Only 1 in 4 people surveyed as part of the study believed they were living up to their own creative potential, and more than half felt that creativity is being stifled by education systems, leading to limiting beliefs about who is creative or not, and that creativity it’s not that important.

The research tells both a story about what we are facing as humanity, and who we have become: our great collective forgetting that we are all creative beings is perhaps precisely the reason we find ourselves in dark & challenging times.

Remembering ourselves as creative beings is therefore an essential part of what is asked of us here and now as changemakers: I would go as far as suggesting that it is a vital part of our evolution as humanity – key to our capacity to be present with, and contribute to what lies before us.

I invite you to breathe with me as you read this. And imagine life reaching out a hand to each of us and all of us inviting us to re-activate an innate knowing: I am a creative being. I am a creative being!

Creativity is our natural, intrinsic life force energy. It exists within all of us.

And working with it, is in turn intrinsic to living and leading an authentic, liberated, healthy, joyful life.

When we don’t express our creative selves, we eventually become low; even depressed, sad, resentful, jealous, numb, rigid. This is a place of scarcity, of contraction. We lose our connection to the spirit of aliveness, to our heart’s whispers. We tend to shut down in many ways, and become a smaller, less expansive version of ourselves. Our emotional range gets limited. We become more machine-like.

We look to the outside for information about ourselves, in particular our worthiness, and we internalise messages from the outside about ourselves: that we are not enough for example, or that we are too much.  Which tends to lead us to compare and contrast ourselves with others, and look to others to validate us, or grant us a sense of  belonging.

We likely push for outcomes from a tight place within, yet get surprised when whatever it is we are creating is not flowing.

Perhaps you know a version of what this feels like.

Accepting the invitation to remember our creative selves is a tender thing.

We are going to need to practise compassion, patience, kindness, gentleness, and remind ourselves that at the heart of it is a journey of unlearning separation and profoundly re-connect with life.

In its essence it is a journey of moving inward – into ourselves – and downwards: nurturing our relationship to Earth: life’s very self-sustaining root-system.

As our creative selves begin to re-emerge, little by little we start operating from a sense aliveness again.

We make decisions and create things from what brings us joy, ease, peace, expansion. Our wants and desires instead of obligations, or any need to prove ourselves, be successful or perfect.

A sense of awe and wonder starts to emerge and bubble up within us, as we now have a direct phone line to our hearts and other parts of the web of life.

We begin to trust ourselves more and can therefore start to trust in life more: in life’s capacity to regenerate, in our own capacity to regenerate.

Creativity is the essence of regeneration.

And saying yes to this moment’s invitation to remember ourselves as creative beings is therefore possibly one of the biggest liberating shifts we can undertake in our lifetime.

It’s a switch from relating co-dependently to interdependently with life, with ourselves, with the world around us; letting go of our addiction to giving in order to get, instead creating because we are.

**Provided information:**
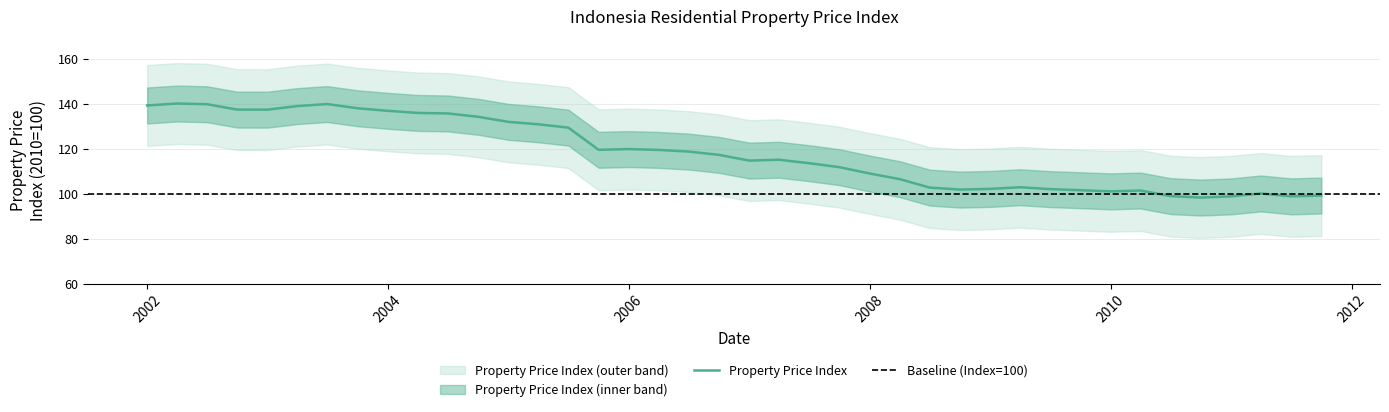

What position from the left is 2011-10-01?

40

==

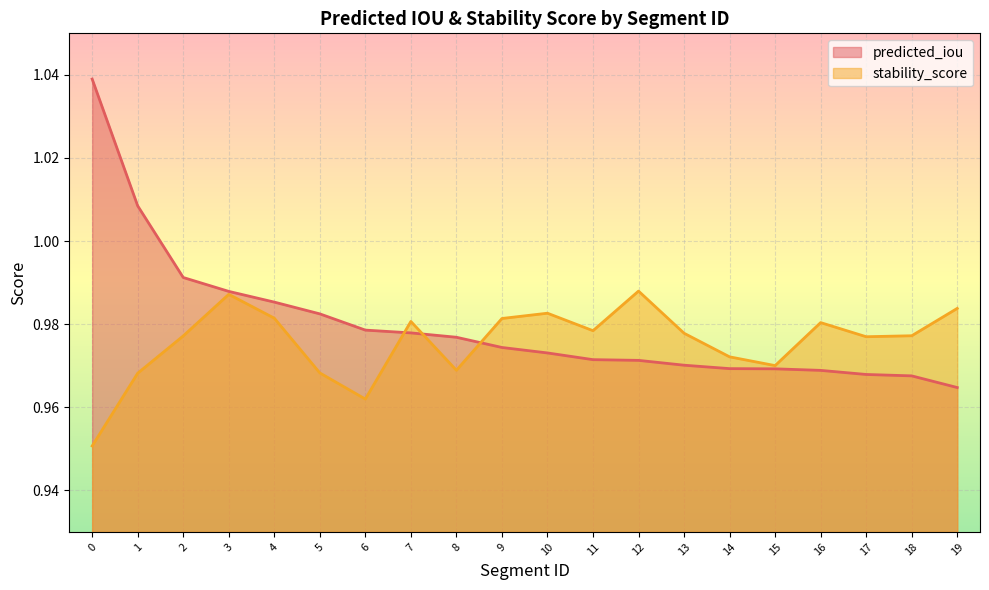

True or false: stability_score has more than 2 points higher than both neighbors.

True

**Required tasks:**
**A)** Write out the essay on creativity word for word, starting at "We look to the" and ending at "re-connect with life.".
**B)** Translate this sentence from the essay on creativity into Spanish: "Creativity is the essence of regeneration."
**C)** Write what comes next in the essay on creativity, beginning after its final sentence.
The material shown has no connection to the essay on creativity.

**Responses by task:**
**A)**
We look to the outside for information about ourselves, in particular our worthiness, and we internalise messages from the outside about ourselves: that we are not enough for example, or that we are too much.  Which tends to lead us to compare and contrast ourselves with others, and look to others to validate us, or grant us a sense of  belonging.

We likely push for outcomes from a tight place within, yet get surprised when whatever it is we are creating is not flowing.

Perhaps you know a version of what this feels like.

Accepting the invitation to remember our creative selves is a tender thing.

We are going to need to practise compassion, patience, kindness, gentleness, and remind ourselves that at the heart of it is a journey of unlearning separation and profoundly re-connect with life.

**B)** La creatividad es la esencia de la regeneración.

**C)**
I’m going to write that again so we can sense into what it really means:
Not giving to get (validation, a sense of enoughness, belonging, approval from others) but creating because we are (we create simply because we exist, because that’s what every cell in the ecosystem of the great web of life does).

Inviting in this shift is for sure a healing adventure of some magnitude, and we need support to embark on it and stick with it. There are of course countless books and courses offered where we can receive guidance, simple rituals, practises and affirmations that will help us remember, little by little, that we are gloriously creative beings, simply because we are born.

As part of our journey we will also likely need to say yes to grieving the hurt of being disconnected for so long from our creative selves, and how it came to be so in the first place. Our bodies will want us to start moving in non-linear ways. For sure we need various forms of nourishment. Importantly we will need community.

We need community to hold us both in our scars – the wounds that tell of all the places within us where our sense of wholeness got severed – and community to simultaneously hold the highest vision of us as creative beings.

And that community needs to be both safe and brave. And of the kind that nurtures us to build capacity to hold ourselves and see ourselves, and each other.

Because creativity flourishes when we feel a sense of safety and self-acceptance. Bravery is also needed, because we cannot remember without a consistent tangible practise of sharing and shining from our creative selves.

It’s a vulnerable place, one which most of us are fearful of.

Over the past month, as Nature-kin such as flowers, trees and birds have been giving us a masterclass in what expressing our creative selves can look and feel like, we have been diving deep into our relationship to our creativity in the Glade and are co-weaving an energy-field which allows us to both lean in and step fourth.

What’s been bubbling to the surface is the pure beauty of self-expression mixed with the raw courage that comes with setting ourselves free from the old scripts, constructs and constraints that have held us back and dimmed our light.

Those that never belonged to us in the first place.

Together we come to know that there is no such thing as creative and non-creative people: only used or non-used creativity. We come to see that creativity exists in every area of human activity, from physics to woodwork, accounting to agriculture, football to management consultancy, sewing to skateboarding.

Because it is the natural order of life.

And therefore the natural order of being human.

The Glade is an online community membership space for regenerative practitioners and changemakers from all walks of life, who desire to live and lead in harmony with Nature’s cycles & seasons and the longtime wisdom of ancestors and trees. You can join us anytime and cancel anytime.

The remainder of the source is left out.